Dustin AB
- Type: Aktiebolag
- Industry: IT Reseller
- Founded: 1984
- Key people: Bo Lundevall Founder, Ulla Lundevall Founder Samuel Skott CEO
- Website: Dustin

= Dustin AB =

Swedish IT company

Dustin is a Swedish company specializing in IT. It is active in the Nordics and in the Benelux.

Dustin has approximately 2,200 employees and a turnover of 23.6 billion Swedish kronor in the fiscal year of 2022/2023. The company was listed on the Stockholm Stock Exchange in 2015.

Dustin was founded by the couple Bo and Ulla Lundevall in 1984 as a side business in a zoo shop in the Stockholm suburb Farsta selling computer accessories such as colored diskettes via mail order. In 1995, Dustin started selling products via the internet. Dustin was acquired in 2006 by the risk capital company Altor Equity Partners. Dustin Group was listed on the Stockholm Stock Exchange in 2015.

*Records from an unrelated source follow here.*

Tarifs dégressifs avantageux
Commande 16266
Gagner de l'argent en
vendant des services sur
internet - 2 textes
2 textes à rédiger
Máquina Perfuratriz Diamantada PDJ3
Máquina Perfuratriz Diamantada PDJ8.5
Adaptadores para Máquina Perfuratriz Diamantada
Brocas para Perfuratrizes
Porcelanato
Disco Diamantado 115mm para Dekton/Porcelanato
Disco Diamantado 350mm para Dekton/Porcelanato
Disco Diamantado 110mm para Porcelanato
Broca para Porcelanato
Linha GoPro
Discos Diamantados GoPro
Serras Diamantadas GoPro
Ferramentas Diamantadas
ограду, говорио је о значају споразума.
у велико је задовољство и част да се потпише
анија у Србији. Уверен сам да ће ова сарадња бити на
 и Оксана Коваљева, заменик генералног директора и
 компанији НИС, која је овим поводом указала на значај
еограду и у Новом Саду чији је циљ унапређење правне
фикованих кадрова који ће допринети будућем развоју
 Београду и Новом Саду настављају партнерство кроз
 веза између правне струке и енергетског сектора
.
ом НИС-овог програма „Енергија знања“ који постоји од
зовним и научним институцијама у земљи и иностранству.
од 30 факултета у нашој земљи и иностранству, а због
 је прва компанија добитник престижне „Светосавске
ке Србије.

In 2004, the subsidiary company Dustin Home was founded, which is aimed at private individuals. Before that, the Dustin brand was aimed at both private individuals and companies. In 2007, Dustin acquired the companies TCM and Computerstore A/S.

In 2008, Dustin Home was established in Denmark, in 2009 in Norway and in 2016 in Finland.

In 2012, IT-Hantverkarna was acquired by Dustin. and Best Office and Norsk Data Senter (NDS). In 2013, Finnish Businessforum was acquired. In 2015 acquisition of Commsec in Sweden and Resolute in Finland and in 2016 acquisition of Swedish Idenet and Norwegian IKT Gruppen. In 2017, Norwegian companies Core Services and Purit were acquired. Norriqs, a Danish company, and Saldab IT AB, a Swedish company, were also acquired in the same year. In 2018 and 2022, Dustin expanded to the Netherlands and Belgium through the acquisition of Centralpoint and Vincere Groep. Ownership of Dustin has gradually shifted to Axel Johnson AB, which since 2024 owns over 50% of Dustin's shares. A major reorganization was announced in 2024 after the company's share value had dropped by over 90% since late 2021.

In 2026, it experienced a severe data breach and was forced to shut down its online services.
== Dustin Financial Services AB ==
Dustin Financial Services AB was founded in 2007 as a subsidiary of Dustin. In 2015, it was sold to De Lage Landen Finance.